L’amateur de baies ne ressortirait jamais plus du roncier. Un nid de guêpes, gris sur gris, un peu caché, se balançait là, légèrement, comme vide depuis très longtemps, au vent d’été. Sitôt qu’il y toucherait, une escadre sortirait de ce hangar aérien et fondrait droit sur lui dans un grand bourdonnement continu. Piqué par ces centaines de guêpes, aux lèvres, à la langue, au palais, il interromprait sa litanie de chiffres, terrassé à l’instant, étouffé parmi les ronces. La haie pousserait littéralement à vue d’œil et l’ensevelirait, et cette énorme fourmilière, rouge et grouillante, à ses pieds tordus et crispés, se déplacerait droit vers sa tête. Nul ne remarquerait qu’il avait disparu, que le sol l’avait aspiré. Il n’avait pas de parents, et quand bien même.

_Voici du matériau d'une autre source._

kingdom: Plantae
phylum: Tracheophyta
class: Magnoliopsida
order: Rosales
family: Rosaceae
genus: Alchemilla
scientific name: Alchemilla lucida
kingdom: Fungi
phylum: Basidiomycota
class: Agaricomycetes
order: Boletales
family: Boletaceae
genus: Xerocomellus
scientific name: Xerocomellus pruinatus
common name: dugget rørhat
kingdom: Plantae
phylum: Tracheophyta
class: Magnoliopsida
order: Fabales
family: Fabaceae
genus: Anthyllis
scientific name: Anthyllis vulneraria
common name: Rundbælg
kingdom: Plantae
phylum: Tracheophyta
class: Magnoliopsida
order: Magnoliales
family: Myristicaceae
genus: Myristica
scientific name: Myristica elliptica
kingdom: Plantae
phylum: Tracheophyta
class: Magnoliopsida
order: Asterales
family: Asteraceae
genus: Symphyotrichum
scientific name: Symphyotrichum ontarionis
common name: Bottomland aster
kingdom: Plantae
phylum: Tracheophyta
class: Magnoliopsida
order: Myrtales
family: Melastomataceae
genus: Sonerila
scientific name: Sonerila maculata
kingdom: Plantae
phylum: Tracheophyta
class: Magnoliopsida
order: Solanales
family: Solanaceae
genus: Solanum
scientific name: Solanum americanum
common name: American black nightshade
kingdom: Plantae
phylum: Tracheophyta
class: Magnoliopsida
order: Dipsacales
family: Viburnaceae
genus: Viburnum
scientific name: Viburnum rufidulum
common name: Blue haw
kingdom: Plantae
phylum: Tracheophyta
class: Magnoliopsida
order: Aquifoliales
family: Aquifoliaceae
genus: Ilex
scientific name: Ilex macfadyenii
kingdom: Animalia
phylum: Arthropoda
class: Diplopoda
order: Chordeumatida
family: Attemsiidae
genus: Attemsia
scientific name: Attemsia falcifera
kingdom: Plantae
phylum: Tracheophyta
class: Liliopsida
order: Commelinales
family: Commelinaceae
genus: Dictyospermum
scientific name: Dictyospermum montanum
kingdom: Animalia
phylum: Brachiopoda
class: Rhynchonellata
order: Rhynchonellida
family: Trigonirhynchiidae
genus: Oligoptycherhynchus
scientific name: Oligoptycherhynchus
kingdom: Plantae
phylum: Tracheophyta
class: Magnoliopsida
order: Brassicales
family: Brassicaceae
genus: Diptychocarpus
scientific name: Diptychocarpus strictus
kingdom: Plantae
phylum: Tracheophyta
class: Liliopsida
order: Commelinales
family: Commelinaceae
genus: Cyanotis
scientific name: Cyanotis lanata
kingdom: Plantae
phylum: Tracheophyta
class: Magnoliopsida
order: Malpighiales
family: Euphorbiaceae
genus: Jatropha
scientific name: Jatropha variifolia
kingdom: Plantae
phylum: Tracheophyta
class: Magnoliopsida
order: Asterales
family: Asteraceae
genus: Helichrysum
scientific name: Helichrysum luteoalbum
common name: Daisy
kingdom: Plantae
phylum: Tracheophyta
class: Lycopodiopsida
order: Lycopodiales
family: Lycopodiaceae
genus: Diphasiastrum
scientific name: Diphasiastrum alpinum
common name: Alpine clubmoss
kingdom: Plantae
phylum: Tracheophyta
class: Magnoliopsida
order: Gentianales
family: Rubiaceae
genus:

Même les autres cueilleurs dans les haies voisines – contrairement à ce qu’il avait pu laisser croire, il était loin d’être le seul – n’auraient rien su de cette disparition. Au reste c’étaient de ces gens dont il avait souligné l’oubli de l’art primitif de la cueillette, des émigrants venus des pays et des continents plus pauvres, chaque jour un peu plus pauvres. Là, dans les fourrés qui bordaient la forêt, des familles, des tribus entières étaient occupées à cueillir des baies, venues d’Europe de l’Est mais aussi, et souvent en majorité, d’Asie – mais pas d’Africains, pas de Noirs, étrangement –, des grands-parents et peut-être des arrière-grands-parents jusqu’aux petits enfants à peine en âge de saisir un objet, et à plus forte raison de se tenir debout ou de marcher, portés dans des sacs à dos par les pères, les mères, les oncles, les tantes, les frères et sœurs, tandis qu’ici ou là un vieillard était à califourchon sur le dos d’un plus jeune : drôle de couple. Et ces armées de cueilleurs n’étaient pas mobilisées en vue de cette seule journée – à côté des buissons, dans l’herbe profonde, on avait établi un campement, plutôt de simples abris, avec des feux de camp, peut-être pas durablement, mais du moins pour deux, trois semaines, pendant lesquelles les baies mûriraient encore et encore, et, sur la voie d’accès, plus lointaine du tout, les camionnettes de livraison se succédaient déjà, prêtes à partir. Parmi les cueilleurs, cet homme, là-bas, avec la tête dans la fourmilière à présent, était une exception, l’Élite.